Activity =>
Starting at the line with "mouse_move(513, 389)" and stopping at the final line, retype the data below exactly; do not carry over any pictures.

++++

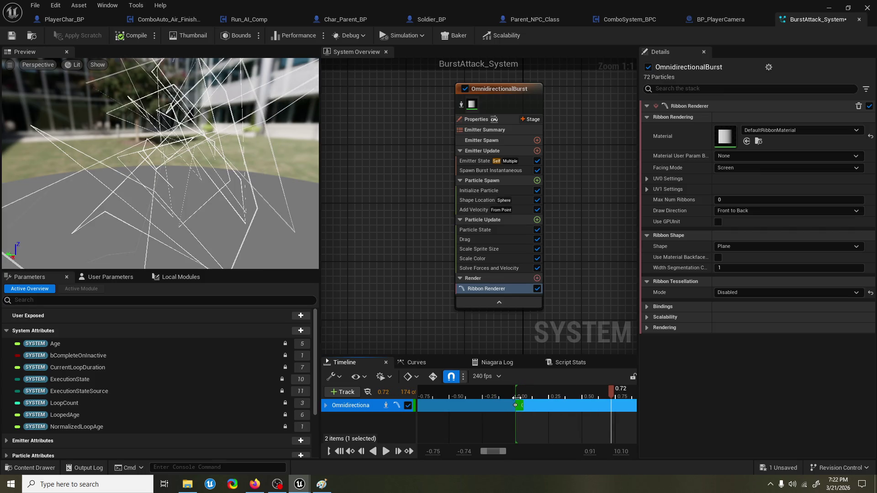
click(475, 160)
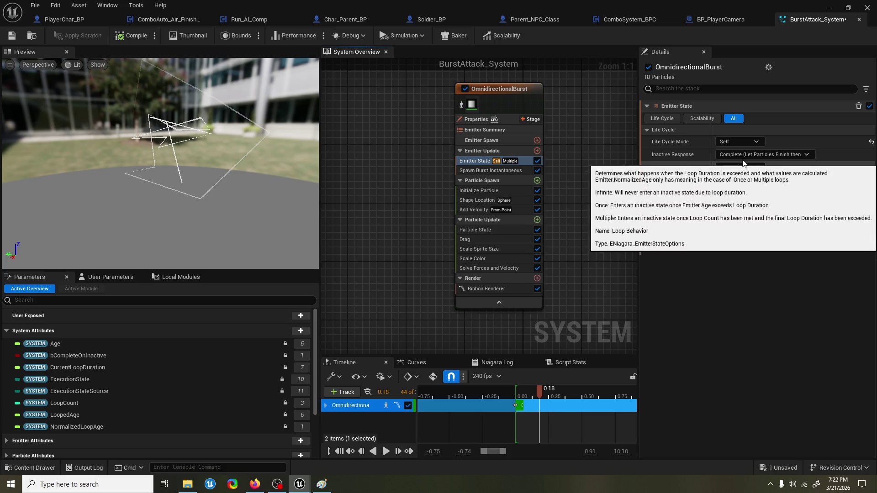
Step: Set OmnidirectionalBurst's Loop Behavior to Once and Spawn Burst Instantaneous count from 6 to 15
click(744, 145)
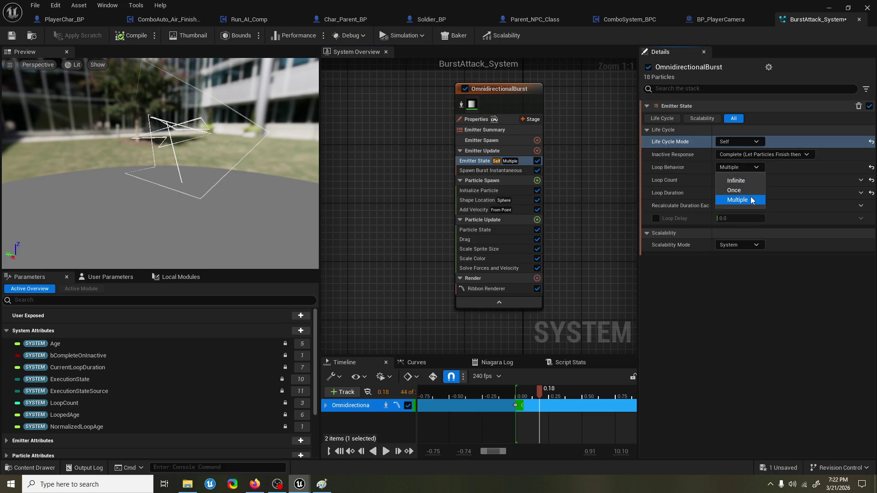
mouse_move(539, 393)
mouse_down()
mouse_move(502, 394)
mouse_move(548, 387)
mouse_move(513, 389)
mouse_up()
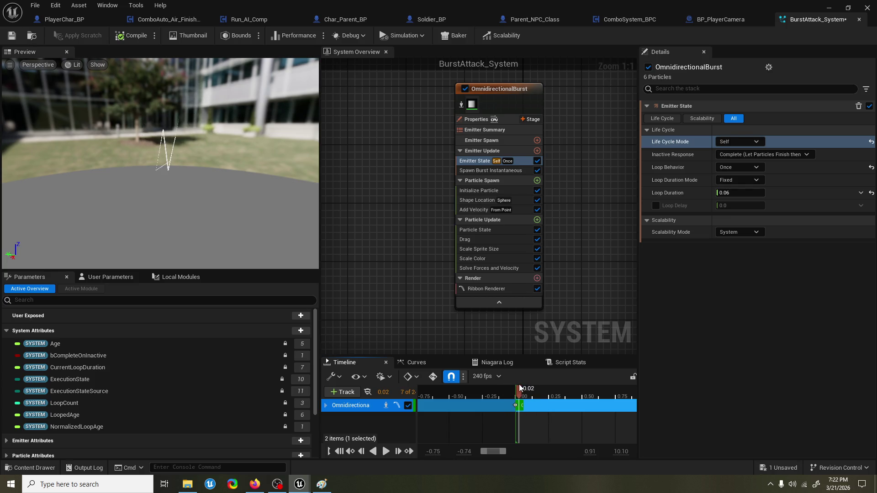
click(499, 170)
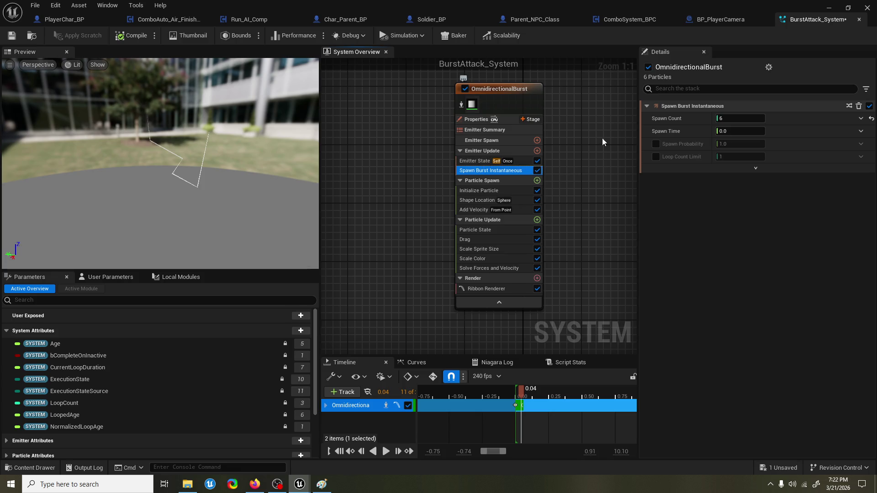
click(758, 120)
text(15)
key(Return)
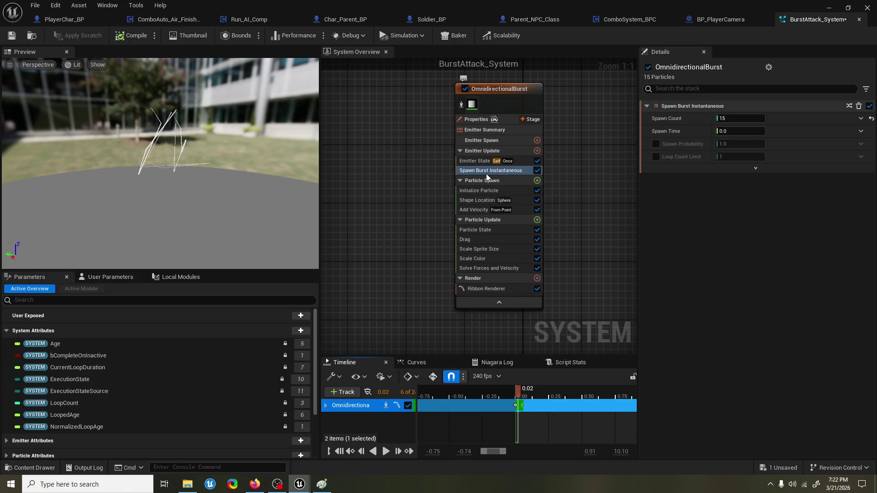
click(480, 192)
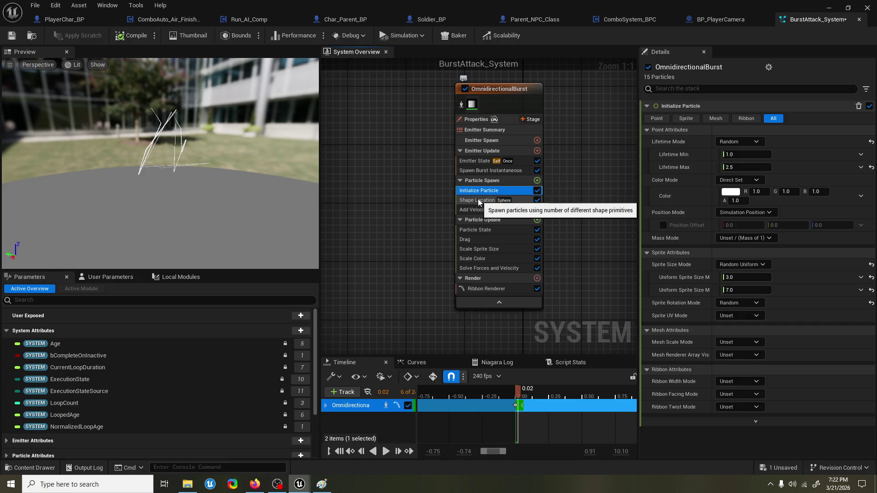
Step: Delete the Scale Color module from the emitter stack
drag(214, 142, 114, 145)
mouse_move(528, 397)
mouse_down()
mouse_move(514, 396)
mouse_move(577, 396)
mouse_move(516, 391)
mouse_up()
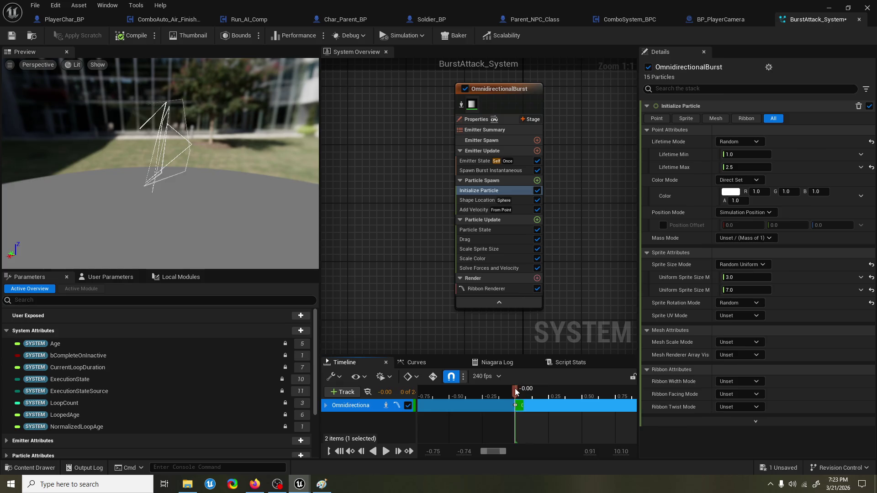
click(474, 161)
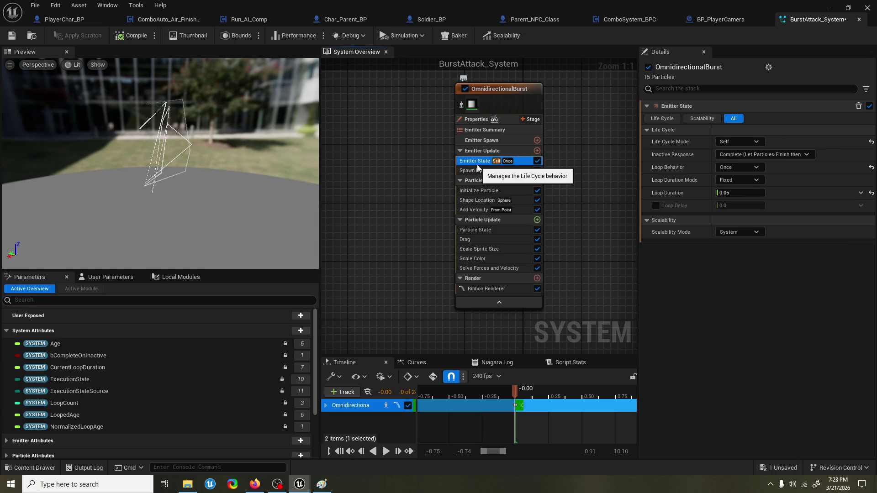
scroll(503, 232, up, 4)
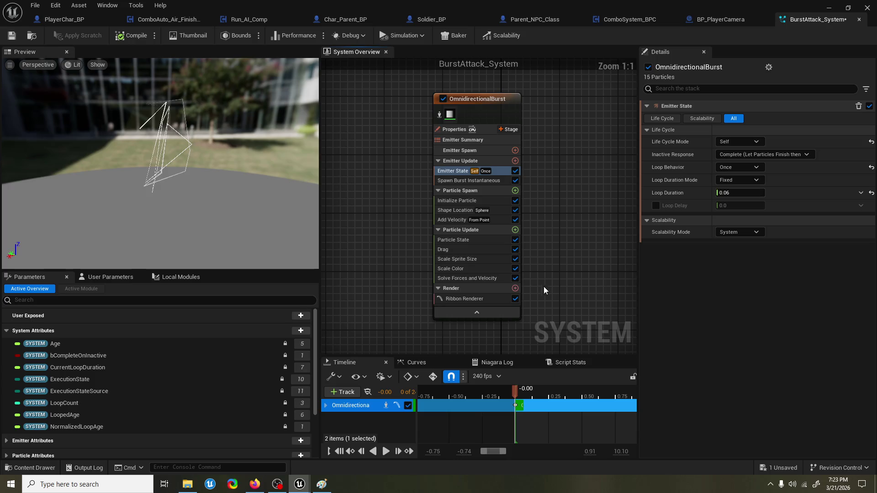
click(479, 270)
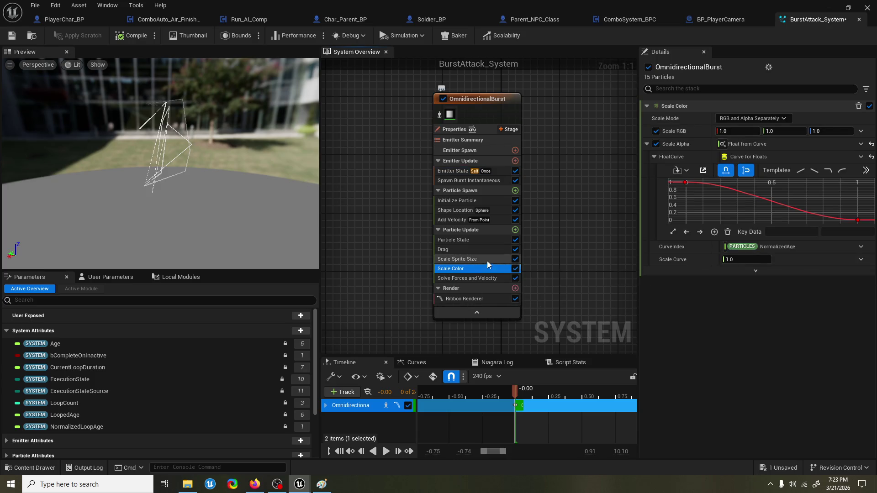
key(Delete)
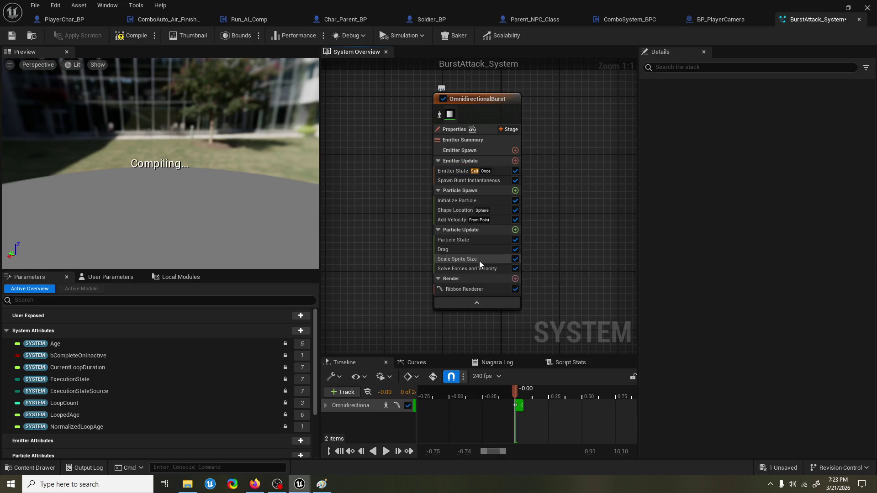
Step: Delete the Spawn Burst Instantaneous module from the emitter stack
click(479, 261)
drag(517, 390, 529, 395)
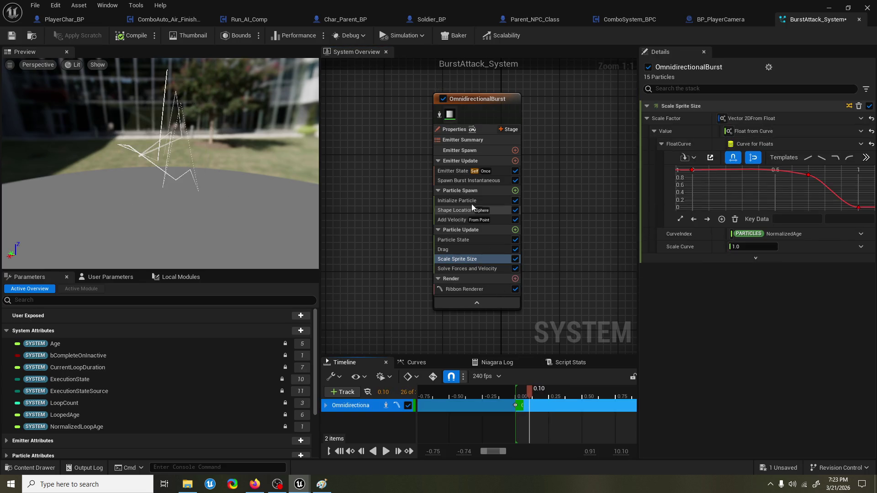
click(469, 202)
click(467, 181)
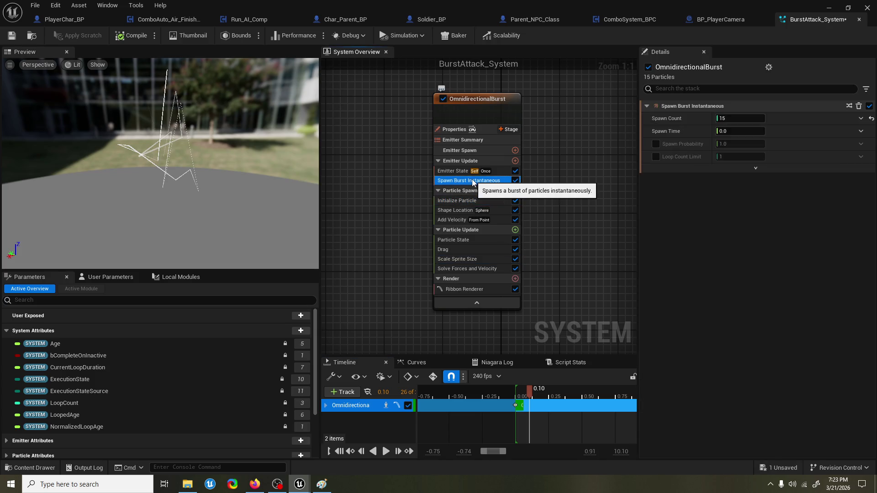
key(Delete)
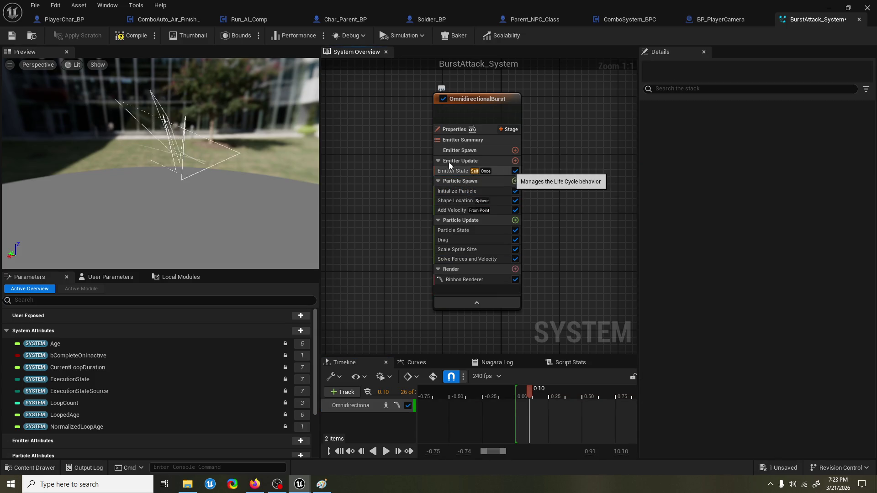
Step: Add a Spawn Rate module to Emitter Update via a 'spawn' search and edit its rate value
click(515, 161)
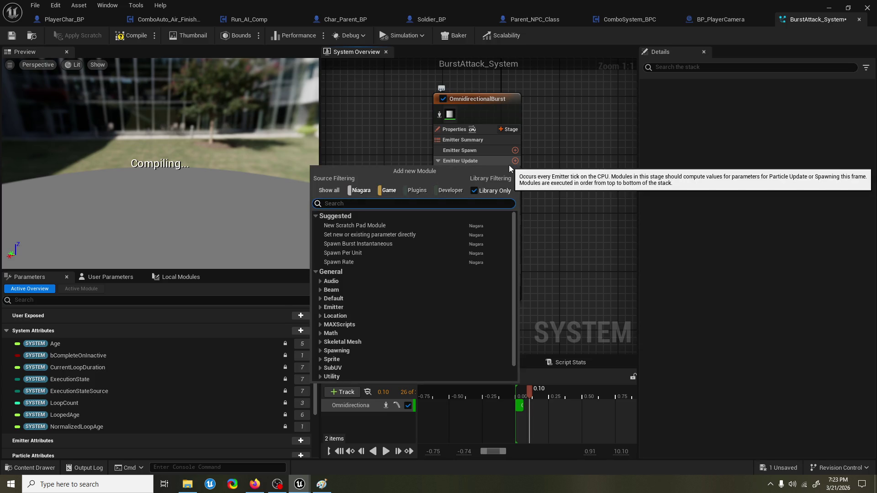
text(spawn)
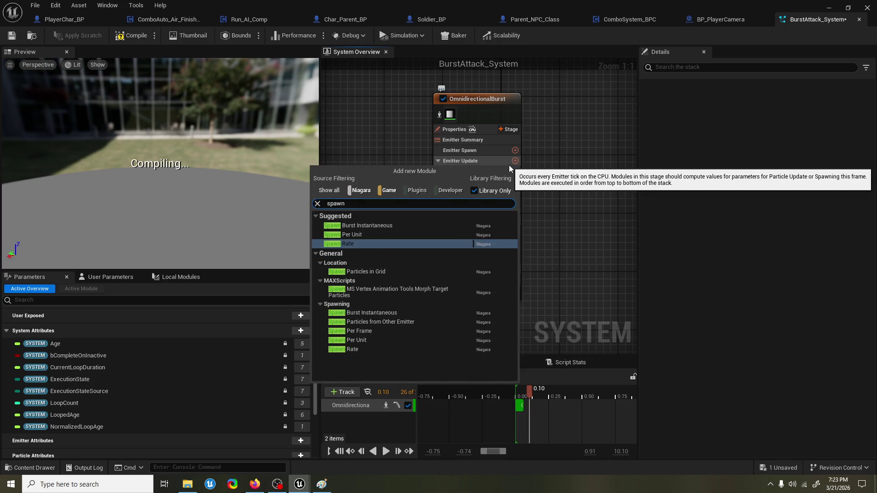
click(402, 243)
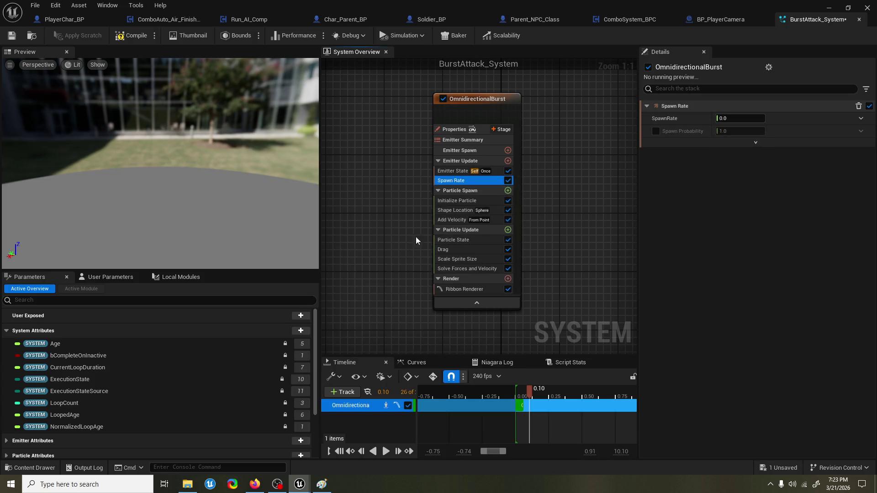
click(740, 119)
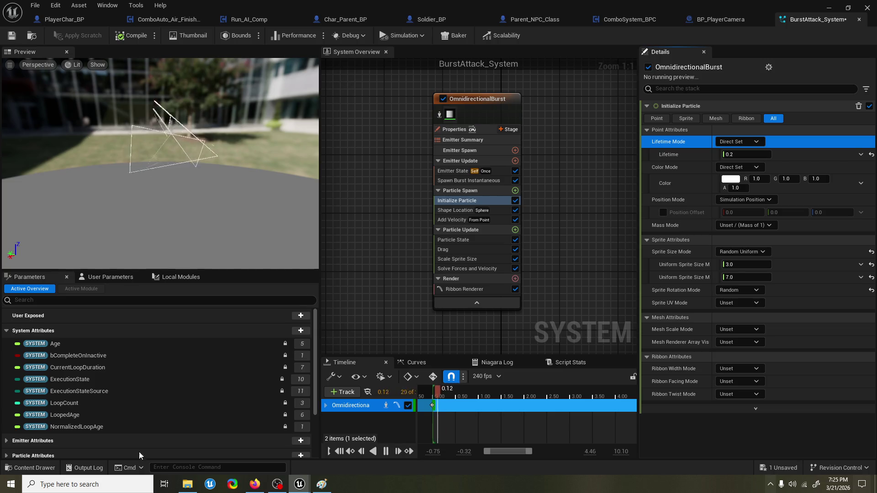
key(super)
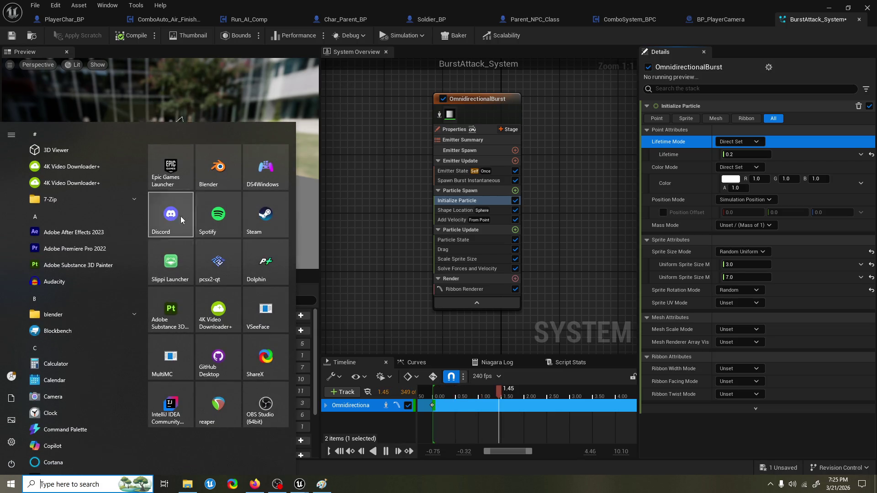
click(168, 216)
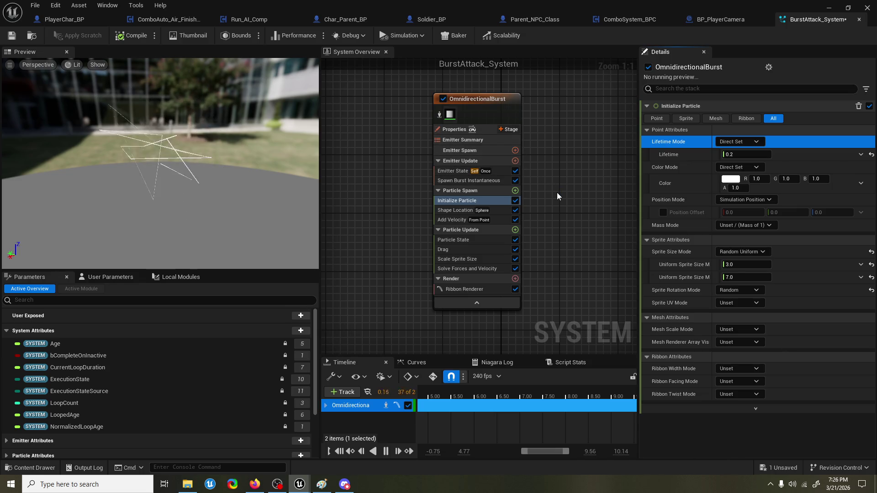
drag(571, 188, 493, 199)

++++

Answer =>
mouse_move(513, 389)
mouse_up()
click(499, 170)
click(758, 120)
text(15)
key(Return)
click(480, 192)
Step: Delete the Scale Color module from the emitter stack
drag(214, 142, 114, 145)
mouse_move(528, 397)
mouse_down()
mouse_move(514, 396)
mouse_move(577, 396)
mouse_move(516, 391)
mouse_up()
click(474, 161)
scroll(503, 232, up, 4)
click(479, 270)
key(Delete)
Step: Delete the Spawn Burst Instantaneous module from the emitter stack
click(479, 261)
drag(517, 390, 529, 395)
click(469, 202)
click(467, 181)
key(Delete)
Step: Add a Spawn Rate module to Emitter Update via a 'spawn' search and edit its rate value
click(515, 161)
text(spawn)
click(402, 243)
click(740, 119)
key(super)
click(168, 216)
drag(571, 188, 493, 199)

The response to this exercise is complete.